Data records
──────────────────────────────
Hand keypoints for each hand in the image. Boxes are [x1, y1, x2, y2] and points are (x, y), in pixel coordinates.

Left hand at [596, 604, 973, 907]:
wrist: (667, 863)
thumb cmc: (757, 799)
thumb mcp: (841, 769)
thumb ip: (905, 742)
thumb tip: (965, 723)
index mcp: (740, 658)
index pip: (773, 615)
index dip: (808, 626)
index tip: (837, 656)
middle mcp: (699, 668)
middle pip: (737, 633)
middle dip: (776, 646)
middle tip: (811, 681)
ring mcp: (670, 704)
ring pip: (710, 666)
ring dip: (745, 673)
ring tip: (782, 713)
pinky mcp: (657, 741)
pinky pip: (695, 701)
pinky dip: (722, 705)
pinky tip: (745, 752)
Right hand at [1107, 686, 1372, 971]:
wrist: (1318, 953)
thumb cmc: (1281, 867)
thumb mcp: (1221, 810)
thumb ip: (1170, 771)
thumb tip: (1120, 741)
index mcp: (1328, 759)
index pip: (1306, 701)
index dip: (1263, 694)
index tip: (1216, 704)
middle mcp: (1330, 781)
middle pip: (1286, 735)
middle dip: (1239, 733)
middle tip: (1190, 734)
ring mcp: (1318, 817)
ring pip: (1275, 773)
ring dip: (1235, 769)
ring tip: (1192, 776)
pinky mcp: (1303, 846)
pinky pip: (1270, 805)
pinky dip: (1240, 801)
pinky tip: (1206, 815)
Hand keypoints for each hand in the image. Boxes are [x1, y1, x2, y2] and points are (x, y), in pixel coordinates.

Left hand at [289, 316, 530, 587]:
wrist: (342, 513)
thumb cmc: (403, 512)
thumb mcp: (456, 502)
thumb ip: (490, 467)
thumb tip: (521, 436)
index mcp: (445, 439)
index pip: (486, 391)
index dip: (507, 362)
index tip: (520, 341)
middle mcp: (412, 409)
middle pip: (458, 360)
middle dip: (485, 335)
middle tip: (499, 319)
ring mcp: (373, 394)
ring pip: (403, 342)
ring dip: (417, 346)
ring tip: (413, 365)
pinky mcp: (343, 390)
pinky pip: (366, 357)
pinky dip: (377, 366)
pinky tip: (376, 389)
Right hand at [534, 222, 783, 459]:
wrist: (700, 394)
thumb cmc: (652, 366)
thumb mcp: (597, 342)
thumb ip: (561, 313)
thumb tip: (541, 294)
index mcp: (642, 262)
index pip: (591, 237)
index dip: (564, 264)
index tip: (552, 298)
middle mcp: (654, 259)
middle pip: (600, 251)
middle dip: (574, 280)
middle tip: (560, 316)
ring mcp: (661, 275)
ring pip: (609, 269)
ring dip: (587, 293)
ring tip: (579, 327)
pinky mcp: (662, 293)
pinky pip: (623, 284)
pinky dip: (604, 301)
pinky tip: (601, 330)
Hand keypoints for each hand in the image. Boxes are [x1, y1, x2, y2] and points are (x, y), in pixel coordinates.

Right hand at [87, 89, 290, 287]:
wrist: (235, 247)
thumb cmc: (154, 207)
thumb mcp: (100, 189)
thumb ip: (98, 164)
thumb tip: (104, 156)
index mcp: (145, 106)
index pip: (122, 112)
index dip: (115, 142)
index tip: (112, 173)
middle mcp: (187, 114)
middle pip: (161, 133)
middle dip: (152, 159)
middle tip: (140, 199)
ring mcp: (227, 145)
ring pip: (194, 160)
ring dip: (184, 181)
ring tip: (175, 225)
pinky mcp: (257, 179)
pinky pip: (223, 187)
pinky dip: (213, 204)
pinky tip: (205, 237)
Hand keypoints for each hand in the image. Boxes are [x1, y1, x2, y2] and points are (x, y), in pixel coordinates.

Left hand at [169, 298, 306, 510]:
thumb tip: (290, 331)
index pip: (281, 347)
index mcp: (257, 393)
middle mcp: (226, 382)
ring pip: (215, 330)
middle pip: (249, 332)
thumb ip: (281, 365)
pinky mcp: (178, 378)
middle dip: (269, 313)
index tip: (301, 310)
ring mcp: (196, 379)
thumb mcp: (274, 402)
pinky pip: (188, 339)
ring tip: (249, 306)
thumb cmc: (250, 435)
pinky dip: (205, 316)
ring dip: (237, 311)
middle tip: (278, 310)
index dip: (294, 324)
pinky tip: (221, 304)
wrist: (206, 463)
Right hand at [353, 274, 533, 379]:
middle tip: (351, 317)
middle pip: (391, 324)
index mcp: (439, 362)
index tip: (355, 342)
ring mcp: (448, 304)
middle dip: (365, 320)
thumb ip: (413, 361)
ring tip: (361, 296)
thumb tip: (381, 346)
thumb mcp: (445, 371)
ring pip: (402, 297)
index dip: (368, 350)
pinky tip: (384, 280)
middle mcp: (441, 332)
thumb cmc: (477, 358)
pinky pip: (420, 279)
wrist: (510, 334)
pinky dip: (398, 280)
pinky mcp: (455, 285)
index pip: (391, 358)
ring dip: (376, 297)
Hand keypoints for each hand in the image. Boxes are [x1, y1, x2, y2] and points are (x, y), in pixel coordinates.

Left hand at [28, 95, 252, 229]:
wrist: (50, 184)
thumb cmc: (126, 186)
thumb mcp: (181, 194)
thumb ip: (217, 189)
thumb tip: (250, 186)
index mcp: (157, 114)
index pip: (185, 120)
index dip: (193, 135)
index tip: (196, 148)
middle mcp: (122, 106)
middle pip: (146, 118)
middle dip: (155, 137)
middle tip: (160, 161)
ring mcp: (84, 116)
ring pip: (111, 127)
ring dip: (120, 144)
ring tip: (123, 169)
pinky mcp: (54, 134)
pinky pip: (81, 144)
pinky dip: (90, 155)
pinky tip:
──────────────────────────────
- _WHAT TO PRODUCE_
Could you write out, exactly as they stand, only the lines above that begin at the line with "pinky tip: (376, 389)" and stop after the line with "pinky pip: (188, 339)"?

- _SOLUTION_
pinky tip: (376, 389)
Right hand at [534, 222, 783, 459]:
wrist: (700, 394)
thumb cmc: (652, 366)
thumb mcp: (597, 342)
thumb ip: (561, 313)
thumb tip: (541, 294)
index mcp: (642, 262)
index pip: (591, 237)
index dip: (564, 264)
index tip: (552, 298)
middle mcp: (654, 259)
middle pip: (600, 251)
middle dip: (574, 280)
middle tip: (560, 316)
ring mcp: (661, 275)
ring pip: (609, 269)
ring dip: (587, 293)
ring tip: (579, 327)
pinky mcp: (662, 293)
pinky pip: (623, 284)
pinky dip: (604, 301)
pinky tip: (601, 330)
Hand keypoints for each hand in the image. Boxes are [x1, y1, x2, y2] and points are (x, y), in pixel coordinates.

Right hand at [87, 89, 290, 287]:
wrist: (235, 247)
thumb cmc: (154, 207)
thumb mcp: (100, 189)
thumb ip: (98, 164)
thumb tip: (104, 156)
index mcp: (145, 106)
index pip: (122, 112)
index dip: (115, 142)
index tip: (112, 173)
middle mcp: (187, 114)
middle pip: (161, 133)
middle dip: (152, 159)
middle tip: (140, 199)
ring mcp: (227, 145)
ring pip: (194, 160)
ring dip: (184, 181)
ring tip: (175, 225)
pinky mcp: (257, 179)
pinky pip: (223, 187)
pinky dip: (213, 204)
pinky tip: (205, 237)
Hand keypoints for each hand in the image. Boxes are [x1, y1, x2, y2] and points are (x, y), in pixel coordinates.

Left hand at [169, 298, 306, 510]:
thumb tip: (290, 331)
index pip: (281, 347)
index mcp: (257, 393)
middle mcp: (226, 382)
ring pip: (215, 330)
middle pip: (249, 332)
thumb ip: (281, 365)
pinky mcp: (178, 378)
middle dip: (269, 313)
index tip: (301, 310)
ring mcp: (196, 379)
thumb mcp: (274, 402)
pinky pip: (188, 339)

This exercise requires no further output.